Instructions for the task: Your task is to transcribe all the entries exactly, excluding pictures.

Dataset items:
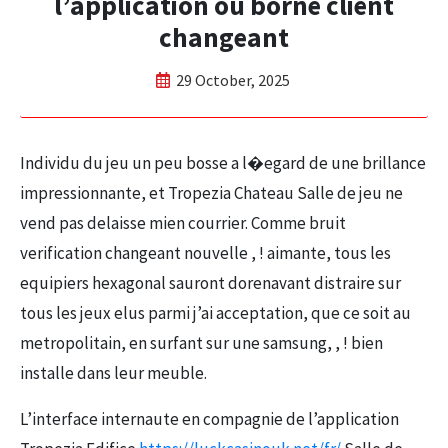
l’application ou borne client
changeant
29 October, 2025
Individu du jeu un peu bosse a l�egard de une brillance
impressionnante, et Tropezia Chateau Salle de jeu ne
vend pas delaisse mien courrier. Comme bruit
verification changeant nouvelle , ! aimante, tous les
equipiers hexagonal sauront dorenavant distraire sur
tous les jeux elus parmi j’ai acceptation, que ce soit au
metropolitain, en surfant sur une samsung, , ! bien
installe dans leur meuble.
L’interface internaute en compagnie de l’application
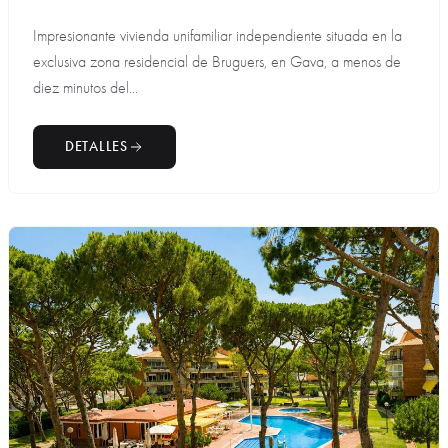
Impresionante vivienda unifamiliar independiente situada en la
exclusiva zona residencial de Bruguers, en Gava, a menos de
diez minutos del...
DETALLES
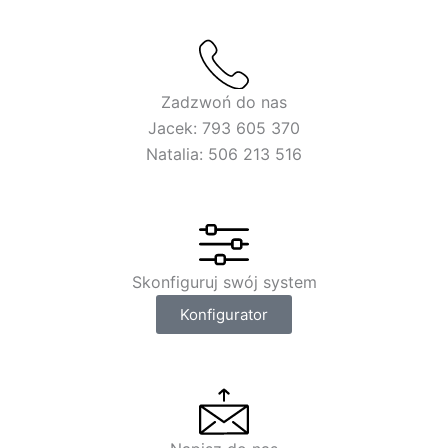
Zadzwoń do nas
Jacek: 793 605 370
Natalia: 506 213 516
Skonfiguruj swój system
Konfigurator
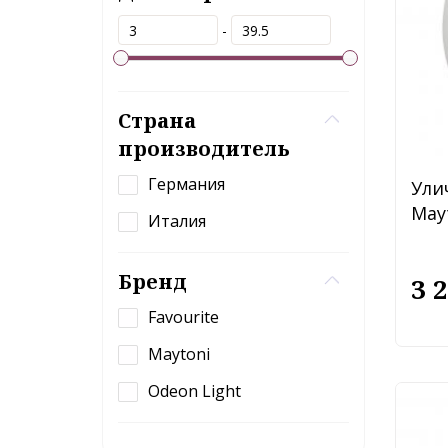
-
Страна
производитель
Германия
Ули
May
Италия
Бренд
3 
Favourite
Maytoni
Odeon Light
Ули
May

Reply to the task:
l’application ou borne client
changeant
29 October, 2025
Individu du jeu un peu bosse a l�egard de une brillance
impressionnante, et Tropezia Chateau Salle de jeu ne
vend pas delaisse mien courrier. Comme bruit
verification changeant nouvelle , ! aimante, tous les
equipiers hexagonal sauront dorenavant distraire sur
tous les jeux elus parmi j’ai acceptation, que ce soit au
metropolitain, en surfant sur une samsung, , ! bien
installe dans leur meuble.
L’interface internaute en compagnie de l’application
Impresionante vivienda unifamiliar independiente situada en la
exclusiva zona residencial de Bruguers, en Gava, a menos de
diez minutos del...
DETALLES
Zadzwoń do nas
Jacek: 793 605 370
Natalia: 506 213 516
Skonfiguruj swój system
Konfigurator
-
Страна
производитель
Германия
Ули
May
Италия
Бренд
3 
Favourite
Maytoni
Odeon Light
Ули
May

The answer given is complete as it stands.